[Data pulled from a collection]
-*-*-
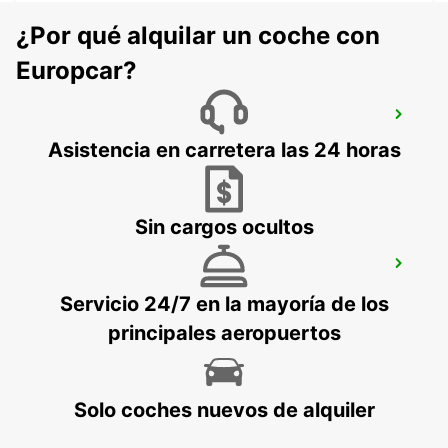
¿Por qué alquilar un coche con
Europcar?
NAVAN
NAVAN - IRELAND
Asistencia en carretera las 24 horas
Sin cargos ocultos
CAVAN
CAVAN - IRELAND
Servicio 24/7 en la mayoría de los
principales aeropuertos
Solo coches nuevos de alquiler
-*-*-
• EXERCISE DESCRIPTION
Rewrite the text read from the data above as a Markdown table with the columns Row and Line, one line of text per row, and skip any blank lines. Omit the pictures from the answer.

• TASK ANSWER
| Row | Line |
|---|---|
| 1 | ¿Por qué alquilar un coche con |
| 2 | Europcar? |
| 3 | NAVAN |
| 4 | NAVAN - IRELAND |
| 5 | Asistencia en carretera las 24 horas |
| 6 | Sin cargos ocultos |
| 7 | CAVAN |
| 8 | CAVAN - IRELAND |
| 9 | Servicio 24/7 en la mayoría de los |
| 10 | principales aeropuertos |
| 11 | Solo coches nuevos de alquiler |